▶ [STUDY QUESTIONS]:
(1) From the summary of the paper on cognitive biases and rule interpretation, set down the passage from "A summary of" to "of rule interpretation.".
(2) In the summary of the paper on cognitive biases and rule interpretation, what did the authors use to identify the relevant biases and debiasing techniques?

▶ [SELECTED EXCERPT]:
——
This paper identifies various human cognitive biases from literature that could have an impact in the interpretation of rule-based explanations of AI systems. For each bias identified, it provides an explanation, its hypothesized impact on rule interpretation and a debiasing technique informed by literature. The paper offers a set of recommendations for rule-learning algorithms and software to help reduce the chances of users misinterpreting their rules. Finally, the paper concludes with a discussion of its limitations and future work.


The authors conducted a literature review of cognitive science and rule-based learning research. Using personal judgment, they identified the relevant biases and debiasing techniques, and hypothesized the impact each bias might have had on the rule interpretation.

A summary of the full list of biases identified, as well as their impact on rule interpretation and associated debiasing technique can be seen in the figure from the paper below.

List of biases


The authors extensively discuss the limitations of their work. First, the need for validation of these biases through human-subject experiments. The biases have been identified as relating to the interpretation of rules based on the authors’ judgment. This needs to be experimentally validated. There is also a lack of research in validating these biases in the context of rule interpretation.

Next, the authors discuss the effect of domain knowledge in interpreting rules, as well as individual differences between users that can cause rules to be interpreted differently. They also point to the lack of research on the efficacy of debiasing techniques and the need to explore them further.

Lastly, they discuss extending the scope of this research beyond biases to misinterpretation arising from cognitive load and remembrance. They also discuss applying these principles to forms of explanation beyond logical rules.


This is a very well written paper, and a much needed one based on the lack of human-centred evaluation of explanations I identified in previous papers I’ve summarized. It states its assumptions and limitations very clearly, and is well-researched, with each bias and debiasing technique drawing on a lot of relevant papers in cognitive science. The directions for future work are analyzed well, and the biases themselves seem convincing in that I can visualize myself falling for them when interpreting rules.
——
(Stored data)
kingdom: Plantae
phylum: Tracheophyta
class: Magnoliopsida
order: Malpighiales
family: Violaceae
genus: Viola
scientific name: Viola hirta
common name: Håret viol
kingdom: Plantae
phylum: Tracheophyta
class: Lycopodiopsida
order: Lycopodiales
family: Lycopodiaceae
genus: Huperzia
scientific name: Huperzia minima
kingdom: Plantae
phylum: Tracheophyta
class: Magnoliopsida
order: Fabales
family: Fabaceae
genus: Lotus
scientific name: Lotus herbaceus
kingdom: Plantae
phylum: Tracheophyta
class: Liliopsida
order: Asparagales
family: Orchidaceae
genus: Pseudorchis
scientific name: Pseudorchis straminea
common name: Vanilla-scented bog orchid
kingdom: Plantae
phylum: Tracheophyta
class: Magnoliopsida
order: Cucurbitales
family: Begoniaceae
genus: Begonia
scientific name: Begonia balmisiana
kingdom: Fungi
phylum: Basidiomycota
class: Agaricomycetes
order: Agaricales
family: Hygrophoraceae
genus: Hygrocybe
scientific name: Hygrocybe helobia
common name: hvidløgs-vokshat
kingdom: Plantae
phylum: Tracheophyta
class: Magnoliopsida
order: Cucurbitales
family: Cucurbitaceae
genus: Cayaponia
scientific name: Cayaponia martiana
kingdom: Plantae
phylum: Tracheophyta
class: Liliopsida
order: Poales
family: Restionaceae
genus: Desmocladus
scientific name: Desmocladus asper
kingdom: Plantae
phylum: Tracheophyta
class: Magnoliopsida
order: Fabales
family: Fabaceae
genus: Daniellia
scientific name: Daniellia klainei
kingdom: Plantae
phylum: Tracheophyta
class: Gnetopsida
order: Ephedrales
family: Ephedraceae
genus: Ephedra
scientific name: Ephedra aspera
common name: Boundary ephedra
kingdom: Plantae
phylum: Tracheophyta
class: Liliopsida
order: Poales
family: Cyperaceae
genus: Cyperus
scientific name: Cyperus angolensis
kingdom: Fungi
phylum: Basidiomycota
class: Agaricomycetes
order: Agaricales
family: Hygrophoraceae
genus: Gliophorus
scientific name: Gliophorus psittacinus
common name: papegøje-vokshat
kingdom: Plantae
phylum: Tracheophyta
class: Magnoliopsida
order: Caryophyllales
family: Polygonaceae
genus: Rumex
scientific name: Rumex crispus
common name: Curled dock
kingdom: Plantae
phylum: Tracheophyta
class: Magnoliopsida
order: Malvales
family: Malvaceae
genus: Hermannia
——
▶ [LIST OF ANSWERS]:
(1)
A summary of the full list of biases identified, as well as their impact on rule interpretation and associated debiasing technique can be seen in the figure from the paper below.

List of biases


The authors extensively discuss the limitations of their work. First, the need for validation of these biases through human-subject experiments. The biases have been identified as relating to the interpretation of rules based on the authors’ judgment. This needs to be experimentally validated. There is also a lack of research in validating these biases in the context of rule interpretation.

(2) They used personal judgment, drawing on a literature review of cognitive science and rule-based learning research.